Why some people don’t get sick from viruses like dengue

An infant with dengue fever receives care at the Tarakan General Hospital on April 12, 2007 in Capital City Jakarta, Indonesia. (Credit: Dimas Ardien/Getty Images)

Clinical trial findings provide new insights into why some people get sick from flaviviral infections such as dengue fever and yellow fever, while others don’t.

The findings point to immune cells undergoing stress and an altered metabolism as reasons why.
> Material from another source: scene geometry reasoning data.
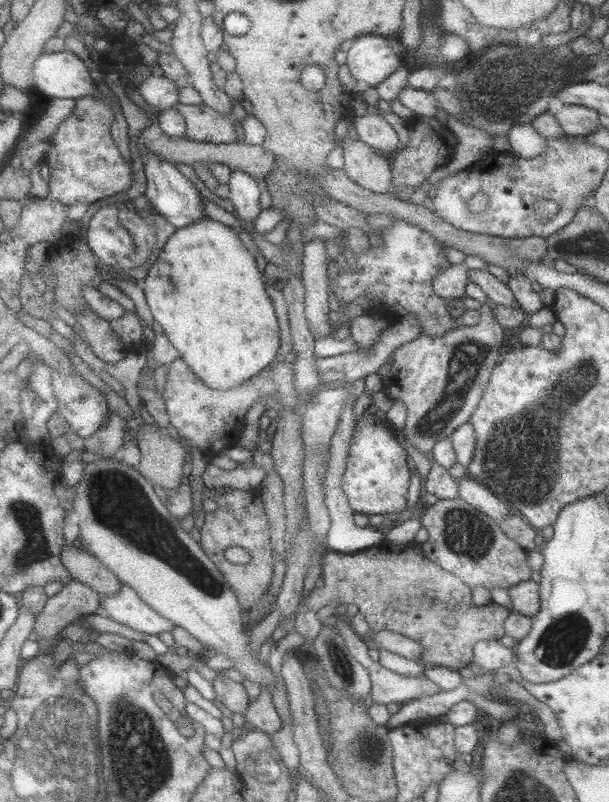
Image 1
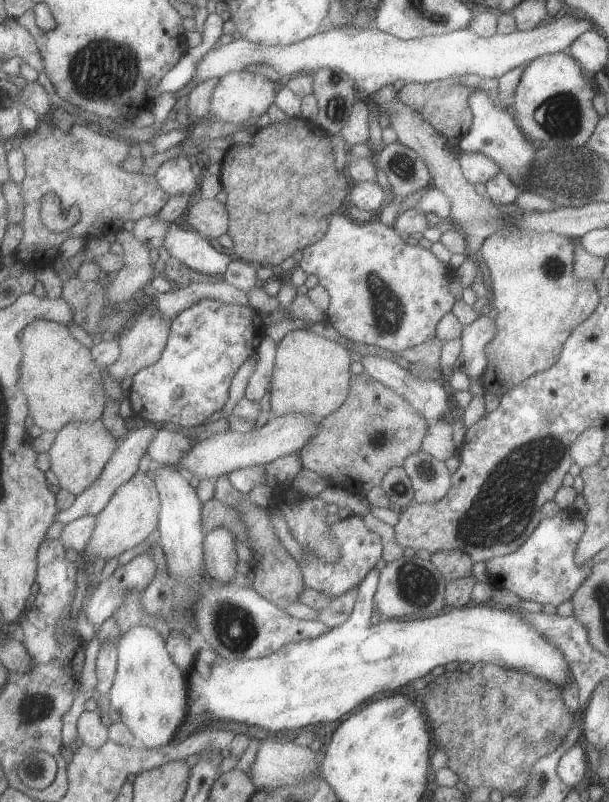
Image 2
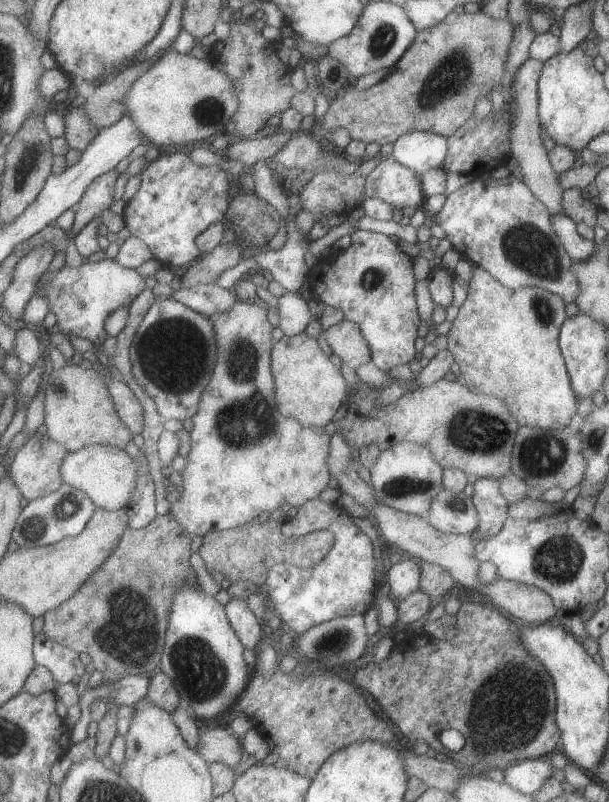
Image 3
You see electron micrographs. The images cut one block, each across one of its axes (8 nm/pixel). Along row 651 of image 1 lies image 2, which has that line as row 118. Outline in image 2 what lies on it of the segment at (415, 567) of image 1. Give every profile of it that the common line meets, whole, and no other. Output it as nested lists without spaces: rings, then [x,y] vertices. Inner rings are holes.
[[[446,77],[429,83],[405,83],[398,91],[398,100],[415,110],[422,117],[422,120],[425,120],[425,123],[429,124],[430,128],[433,128],[433,131],[436,131],[445,139],[453,137],[461,139],[470,130],[471,112],[468,99],[474,89],[460,84],[460,77]]]

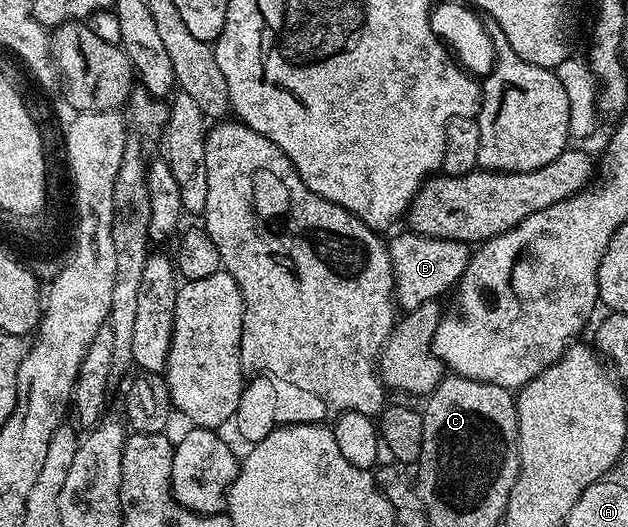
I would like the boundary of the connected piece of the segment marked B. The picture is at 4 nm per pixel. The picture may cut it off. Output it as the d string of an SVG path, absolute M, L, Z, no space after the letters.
M403 230L400 236L390 237L389 247L395 275L397 304L404 313L411 312L430 300L443 298L447 291L450 293L458 285L467 269L469 248L460 240L442 240Z

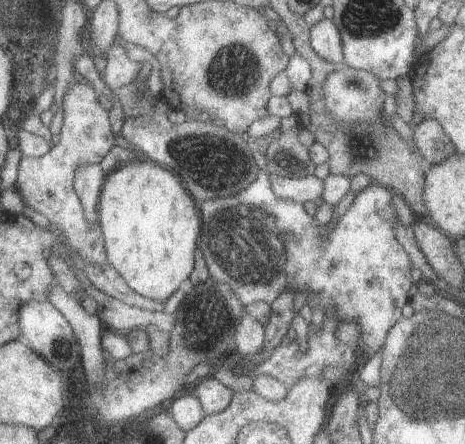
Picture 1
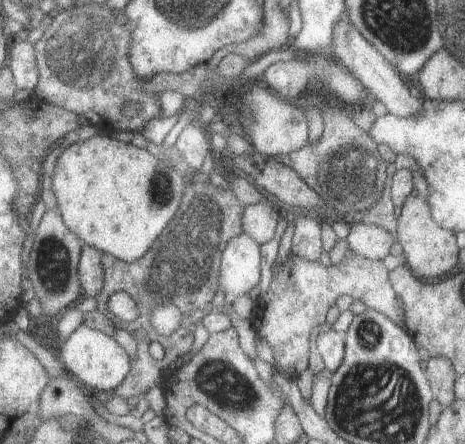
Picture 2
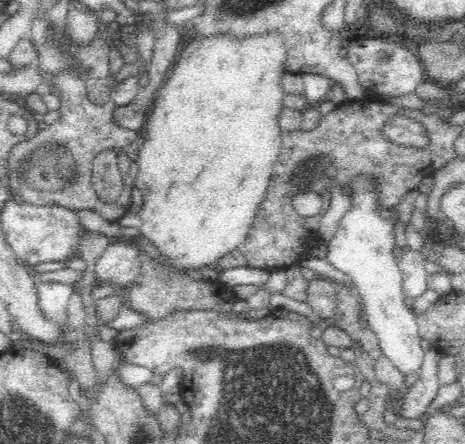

The findings have important implications for the prevention and treatment of infectious diseases caused by flaviviral infections such as dengue fever, congenital Zika syndrome, and yellow fever. Mosquitoes and ticks transmit these viral infections, which can spread rapidly and lack licensed treatments.

Even when individuals are infected with the same amount of virus in their blood, viral infections can have a range of outcomes, researchers say. For example, up to two-thirds of people infected with a dengue virus will have no symptoms at all. The remaining one-third will develop dengue fever and some of those will develop severe dengue.

Understanding why this happens could lead to new ways to prevent disease. “We investigated why some individuals do not get sick despite being infected with the same virus, while others develop symptoms and infections,” says corresponding author Ooi Eng Eong, professor at the Saw Swee Hock School of Public Health and the microbiology & immunology department at National University of Singapore and deputy director of the emerging infectious diseases program at Duke-NUS Medical School.

“Understanding the molecular events that lead to development of symptoms could lead to new prevention and treatment methods for infectious diseases worldwide.”

As reported in Nature Medicine, the team conducted two clinical trials involving more than 100 healthy adults using the yellow fever vaccine, one of the most effective vaccines in the world with an excellent safety profile.

The team analyzed the blood profiles of the volunteers immediately before and after vaccination. Individuals whose blood cells had increased levels of stress from protein production and altered metabolism before vaccination went on to develop flu-like symptoms after vaccination.

Further, increased stress and altered metabolism resulted in earlier than expected activation of the immune response that linked to development of symptoms.

“Our findings show that increased levels of stress and altered metabolism of an individual’s immune cells are factors that make one prone to developing symptoms during an infection,” says co-corresponding author Jenny Low, associate professor at the emerging infectious diseases program at Duke-NUS Medical School.

“Correspondingly, this tells us that immune cells and metabolic pathways could be useful targets to develop treatments for yellow fever or other flaviviral infections.”